Антон отправился на улицу. Там во дворе Владлен Олегович укладывал вещи в багажник машины.
– Вот, получил по первое число. А за что? Так и не понял, – как бы разговаривая сам с собой, произнес Антон.
– Да уж, – отозвался тесть, – этих женщин порой очень трудно понять.
Владлен Олегович вообще был человеком необщительным и неразговорчивым. Антон никогда не мог понять ни его отношения к себе, ни его мыслей, ни настроения. С таким шибко-то и не поговоришь…
Домой ехали молча. Тесть за рулем, теща рядом. Антон с Натальей на широком заднем сидении. Он больше не пытался ее обнять, чувствуя ее враждебное к нему настроение. На въезде в город, в довольно крутом повороте и на приличной еще скорости, Наталью качнуло, она невольно оперлась рукой о плечо супруга, но тут же, словно обжегшись, отдернула руку. Антону показалось, что в это место, в плечо, вонзились сотни шипов маленьких, острых и очень болезненных. Точь-в-точь, как те, что были на ветке малины. Но укололи эти шипы плечо, а ныло у Антона почему-то сердце.
16.04.2021 г.
Альтруист
Маленький, уютный городок энергетиков, затерянный в горах Среднего Урала, вихри и штормы лихих 90-х почти не затронули. Народ здесь жил относительно спокойно и стабильно.
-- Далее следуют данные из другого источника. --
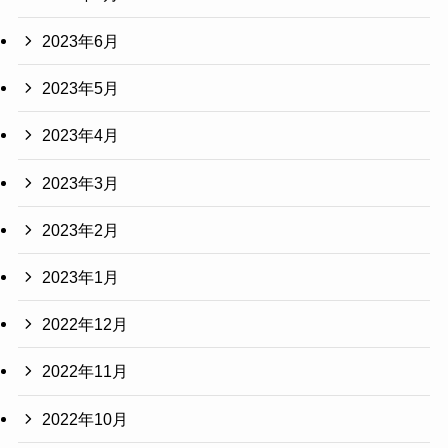
2023年6月
2023年5月
2023年4月
2023年3月
2023年2月
2023年1月
2022年12月
2022年11月
2022年10月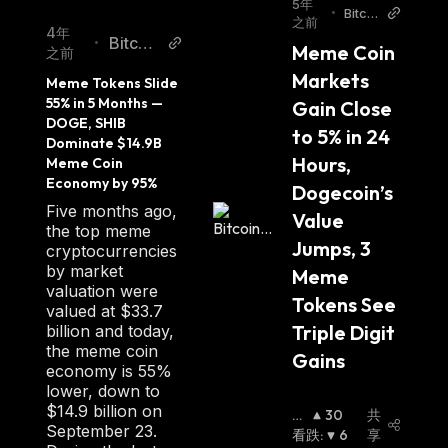
5年
•
Bitcoi
之前
n.co
4年
Bitcoi
•
Meme Coin 
m
之前
n.com
Markets 
Meme Tokens Slide 
55% in 5 Months — 
Gain Close 
DOGE, SHIB 
to 5% in 24 
Dominate $14.9B 
Hours, 
Meme Coin 
Economy by 95%
Dogecoin’s 
Five months ago,
Value 
the top meme
Jumps, 3 
cryptocurrencies
by market
Meme 
valuation were
Tokens See 
valued at $33.7
Triple Digit 
billion and today,
the meme coin
Gains
economy is 55%
lower, down to
$14.9 billion on
看
30
共
September 23.
涨
看跌
:
:
6
享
И своеобразным символом этой стабильности была шикарная городская баня. Здание монументальное, с лепниной и колоннами. Парилочка – что надо! Самое то для истинных ценителей.
Михаил шел в баню в приподнятом настроении. И без особых на то причин. Просто весна, солнышко, теплынь, птички поют! Много ли человеку надо для счастья? После рабочей недели выходные он решил начать именно с баньки. Предвкушение доброго пара в сочетании со свежим веничком и парой бутылок пива, что лежали у него в сумке, добавляли весеннему настроению дополнительный шарм.
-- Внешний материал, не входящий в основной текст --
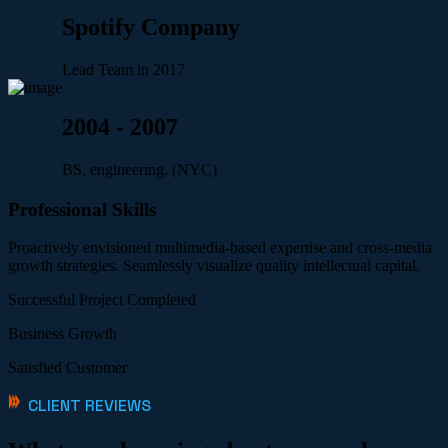
Spotify Company
Lead Team in 2017
2004 - 2007
BS, engineering, (NYC)
Professional Skills
Proactively envisioned multimedia-based expertise and cross-media
growth strategies. Seamlessly visualize quality intellectual capital.
Successful Project Completed
Business Growth
Satisfied Customer
CLIENT REVIEWS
Войдя в раздевалку, он сразу приметил знакомую личность. Его коллега и такой же любитель бани, Василий, не торопился обнажаться. Прогуливался по раздевалке взад и вперед, лицо его сияло, как лакированный ботинок. И было отчего! На Васе был новенький, с иголочки, спортивный костюм «Адидас», что по тем временам, да еще для маленького городка – все одно, что «Ламборджини» последней модели для жителя мегаполиса.
– Привет, Василий, где обнову такую отхватил?
– А вот! Места знать надо, – с неподдельной гордостью и самодовольством изрек тот, – нормальный прикид? Зацени!
– Круто, – откровенно признался Михаил, – ну, что, пошли попаримся? Или так в костюмчике и в парилку пойдешь?
Вася с явной неохотой разделся, взял свой ощипанный, не первой свежести веник, зашли вместе в парилку.
– А давай-ка, покуда ты без костюмчика, я тебя попарю, – предложил Миша.
– Давай, родной, постарайся уж, – вытянулся на полке размякший Вася.
Попарились они от души, ополоснулись, вышли в раздевалку. Миша сел на скамейку, достал пивасик.
– Будешь? – обратился он к товарищу.
Но тот стоял словно окаменевший, выпучив глаза и издавая нечленораздельные звуки, больше похожие на болезненное икание.
– Вась, что такое? – отглотнув пивка насторожился Михаил.
– Ак… Дык… – Вася ничего не мог выдавить из себя, только тыкал пальцем в направлении своей сумки. Миша заглянул во чрево котомки. Она была пуста. Новеньки «Адидас» исчез бесследно!
– Вот те и на-а, – только и смог вымолвить ошарашенный Михаил, – сперли!
Василий бессильно опустился на скамью, обхватил голову руками:
– Людка меня убьет, – почти шепотом, – вот суки!
Вдруг он, как в озарении, взглянул на приятеля:
– Миш, а как же я домой-то пойду теперь, а? В одних трусах что ли? Что делать-то?
Михаил открыл вторую бутылку пива.
– На, глотни. Сообразим что-нибудь.
Вася залпом, в три глотка, опрокинул бутыль внутрь.
– Слушай, братан, дай мне свою одежду, а? Я домой смотаюсь мигом, переоденусь, пока Людки нету. А потом придумаю что-нибудь. Скажу, мол, в гараж заходил. Там забыл, – пряча пустую тару под скамейку, обратился он к Михаилу.
– А из гаража что, голым ушел?
– О, черт! Точно! А, нет. Скажу, дескать, в робе гаражной пришел, не заметил. Забыл, типа, переодеться.
– Ага. А потом?
– Потом? Ну, не знаю. Потом – это потом. Дай одёжу, а? Сейчас-то надо как-то выбираться. Да я ж мухой!